▶ [INPUT]
━━━
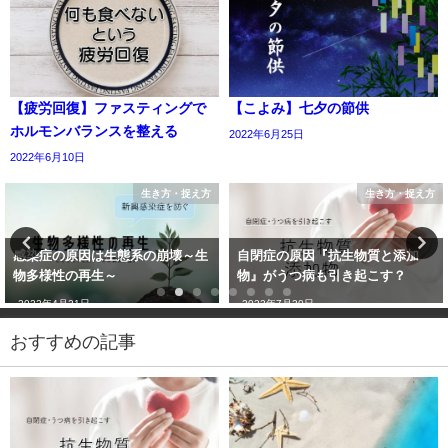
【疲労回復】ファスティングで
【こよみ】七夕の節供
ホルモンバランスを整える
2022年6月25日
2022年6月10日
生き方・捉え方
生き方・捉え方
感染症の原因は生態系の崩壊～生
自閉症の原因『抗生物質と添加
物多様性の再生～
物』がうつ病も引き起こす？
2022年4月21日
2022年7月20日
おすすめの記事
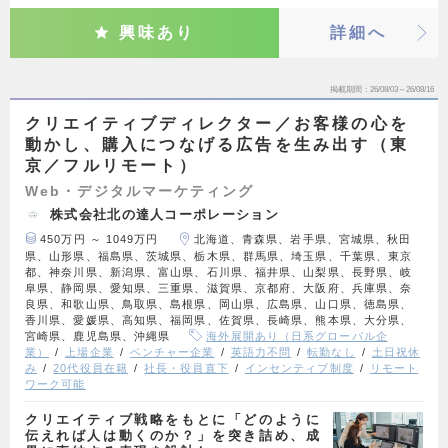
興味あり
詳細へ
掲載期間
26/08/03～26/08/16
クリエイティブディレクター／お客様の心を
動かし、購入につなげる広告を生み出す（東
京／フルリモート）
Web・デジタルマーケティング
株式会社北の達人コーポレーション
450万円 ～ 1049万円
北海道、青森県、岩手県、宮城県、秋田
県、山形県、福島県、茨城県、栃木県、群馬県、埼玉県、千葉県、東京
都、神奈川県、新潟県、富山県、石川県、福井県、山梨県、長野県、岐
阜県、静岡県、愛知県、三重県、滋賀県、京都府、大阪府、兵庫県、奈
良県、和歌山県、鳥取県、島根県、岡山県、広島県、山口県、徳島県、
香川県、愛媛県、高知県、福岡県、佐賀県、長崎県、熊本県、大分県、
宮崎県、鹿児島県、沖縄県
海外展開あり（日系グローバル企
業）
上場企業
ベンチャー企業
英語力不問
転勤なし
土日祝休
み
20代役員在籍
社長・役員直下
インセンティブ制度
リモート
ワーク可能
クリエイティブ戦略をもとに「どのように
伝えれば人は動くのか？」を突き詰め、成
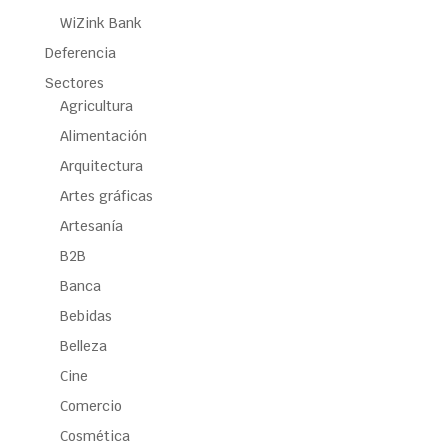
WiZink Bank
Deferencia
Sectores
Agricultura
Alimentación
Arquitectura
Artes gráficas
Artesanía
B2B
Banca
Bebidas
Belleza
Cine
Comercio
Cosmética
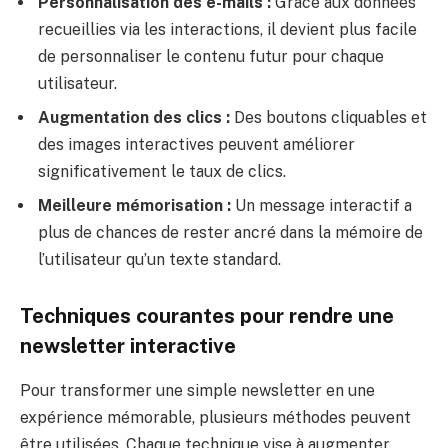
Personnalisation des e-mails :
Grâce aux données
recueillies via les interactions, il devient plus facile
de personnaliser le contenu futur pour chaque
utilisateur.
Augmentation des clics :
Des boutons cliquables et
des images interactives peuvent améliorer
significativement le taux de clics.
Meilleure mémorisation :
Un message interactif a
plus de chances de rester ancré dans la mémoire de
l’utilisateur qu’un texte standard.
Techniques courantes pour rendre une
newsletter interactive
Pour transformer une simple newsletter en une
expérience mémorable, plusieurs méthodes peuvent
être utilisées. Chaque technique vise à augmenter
━━━
Reproduce the listing verbatim, and keep the pictures out of the copy.

▶ [WRITTEN REPLY]
【疲労回復】ファスティングで
【こよみ】七夕の節供
ホルモンバランスを整える
2022年6月25日
2022年6月10日
生き方・捉え方
生き方・捉え方
感染症の原因は生態系の崩壊～生
自閉症の原因『抗生物質と添加
物多様性の再生～
物』がうつ病も引き起こす？
2022年4月21日
2022年7月20日
おすすめの記事
興味あり
詳細へ
掲載期間
26/08/03～26/08/16
クリエイティブディレクター／お客様の心を
動かし、購入につなげる広告を生み出す（東
京／フルリモート）
Web・デジタルマーケティング
株式会社北の達人コーポレーション
450万円 ～ 1049万円
北海道、青森県、岩手県、宮城県、秋田
県、山形県、福島県、茨城県、栃木県、群馬県、埼玉県、千葉県、東京
都、神奈川県、新潟県、富山県、石川県、福井県、山梨県、長野県、岐
阜県、静岡県、愛知県、三重県、滋賀県、京都府、大阪府、兵庫県、奈
良県、和歌山県、鳥取県、島根県、岡山県、広島県、山口県、徳島県、
香川県、愛媛県、高知県、福岡県、佐賀県、長崎県、熊本県、大分県、
宮崎県、鹿児島県、沖縄県
海外展開あり（日系グローバル企
業）
上場企業
ベンチャー企業
英語力不問
転勤なし
土日祝休
み
20代役員在籍
社長・役員直下
インセンティブ制度
リモート
ワーク可能
クリエイティブ戦略をもとに「どのように
伝えれば人は動くのか？」を突き詰め、成
WiZink Bank
Deferencia
Sectores
Agricultura
Alimentación
Arquitectura
Artes gráficas
Artesanía
B2B
Banca
Bebidas
Belleza
Cine
Comercio
Cosmética
Personnalisation des e-mails :
Grâce aux données
recueillies via les interactions, il devient plus facile
de personnaliser le contenu futur pour chaque
utilisateur.
Augmentation des clics :
Des boutons cliquables et
des images interactives peuvent améliorer
significativement le taux de clics.
Meilleure mémorisation :
Un message interactif a
plus de chances de rester ancré dans la mémoire de
l’utilisateur qu’un texte standard.
Techniques courantes pour rendre une
newsletter interactive
Pour transformer une simple newsletter en une
expérience mémorable, plusieurs méthodes peuvent
être utilisées. Chaque technique vise à augmenter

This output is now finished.